Fouilles
images contre images
Luce Mongo-Mboussa
Ce projet de fouilles découle de ma fascination pour les corps pétrifiés de Pompéi. Plus largement, les racines de ce travail plongent dans le mystère de la disparition physique des lieux et des corps, dès lors qu'ils échappent à la vue. Il a pour base une collecte d'images composée de photographies prises sur les sites de Pompéi et Herculanum, mêlées à d'autres ressources trouvées sur le net. Ce mixte d'images constitue le matériau de base d'un processus de refonte imaginaire de cette documentation, dont les différentes étapes interrogent la matérialité même du support physique de ces images. Re-dessinée, mixée et transférée sur papier, le dos des images produites est "peluché" de manière à en fouiller les strates, de partir à la recherche du seuil d'où peut émerger la figure humaine. Les "pelures" découlant de cette étape du "peluchage" ont été réutilisées pour le modelage de masques, sorte de reconstitution matérielle des visages disparus issue de la matérialité même des images produites.
Entre archéologie et palimpseste, ces strates d'images retravaillées, abordent aussi un pli actuel.

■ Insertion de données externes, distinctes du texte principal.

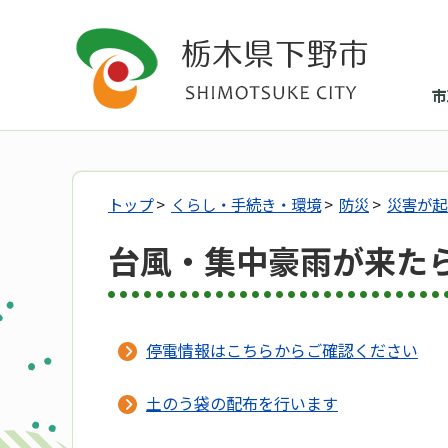
市
トップ
>
くらし・手続き・環境
>
防災
>
災害が起
台風・集中豪雨が来た
停電情報はこちらからご確認ください
土のう袋の配布を行います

Celui de ces quantités d'images conservées, immatérielles et silencieuses, qui habitent nos disques durs, échappent à la vue, mais qui sont les gardiennes d'un récit potentiel. C'est cette potentialité de l'image à raconter plus que ce qu'elle expose qui m'intéresse ici. À l'instar de Pompéi et Herculanum, dont l'excavation met en même temps à jour une vérité et un imaginaire des lieux, ce projet a pour objectif d'élargir la vie des images choisies, de leur offrir une autre matérialité, une autre temporalité. Projet que je veux voir comme une espèce de réalité augmentée.
Au fur et à mesure du travail, la surface "peluchée" du verso des images m'a évoqué "ce qui se trame et s'enchaîne" de résistance et de fragilité dans cette fine surface, comme un tissu. Paradoxalement, plus je touchais à la fragilité physique des images plus j'entrais dans l'épaisseur de ce qui la constitue.